The debates are deeply nuanced, with different leaders of the UCPN(M) each representing different views and roads of the society as a whole. But while the party is fractured into opposing camps, it has not actually broken into different organizations, and we have yet to hear a single person from any camp who wants to see a split. “It would be a catastrophe,” a friend from the hotel says. One Nepali Maoist has described the question of armies as a dividing line question among the Maoists, but at the same time is enthusiastic that the line struggle will soon be resolved.
Difficult as this period is, it is part of the complex process of making a revolution. It is no easy task to completely transform a nation and a society, one with deeply entrenched hierarchies of caste, ethnicity and gender. Revolutions are never linear things, but processes always beset by unforeseen contradictions, and often frustrate the predictive abilities of everyone involved.
In between the intense bursts of monsoon rains, the noise of public conversations, street vendors, incessant honking – a courtesy here –continues.

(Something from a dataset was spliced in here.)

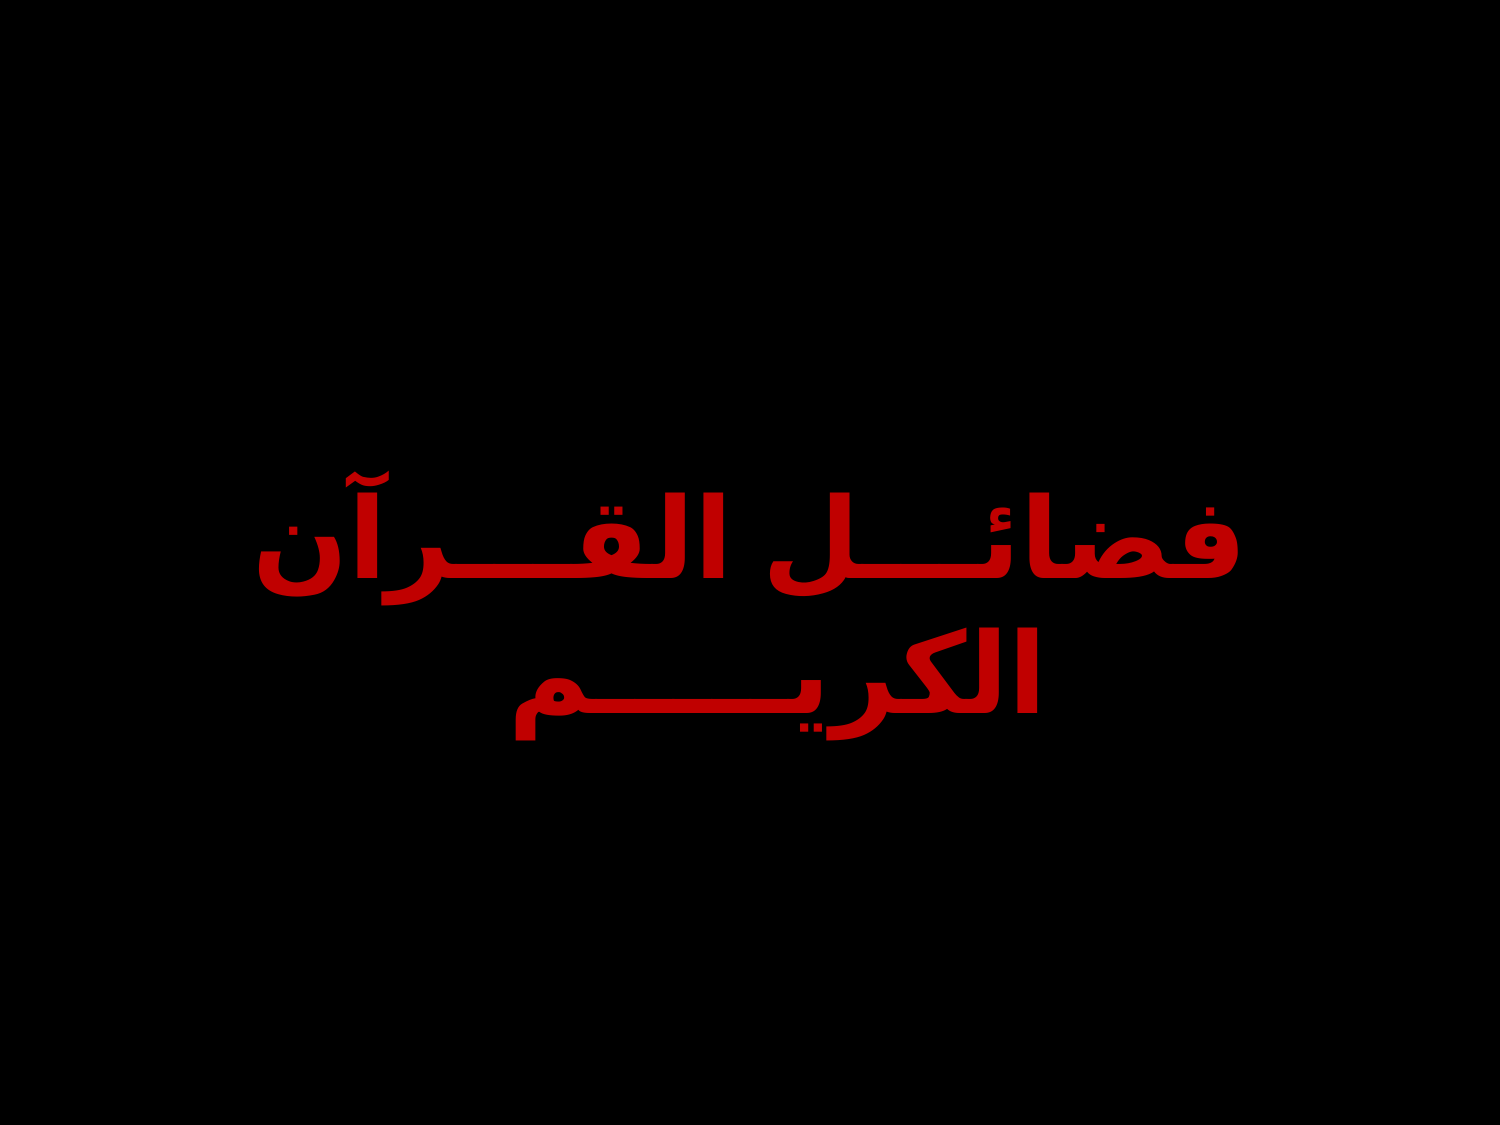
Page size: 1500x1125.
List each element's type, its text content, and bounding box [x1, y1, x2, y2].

So does the widespread desire for revolution. So does the longing for freedom from foreign domination, patriarchy, ethnic oppression, and caste oppression. Small hatchbacks and motorcycles still speed and swerve around one another through the streets, a chaotic traffic dance that makes US freeways seem quaint. And the whole people of Nepali are on edge, debating the future of their society, and it is hard to know as outsiders just which ways the wind is blowing.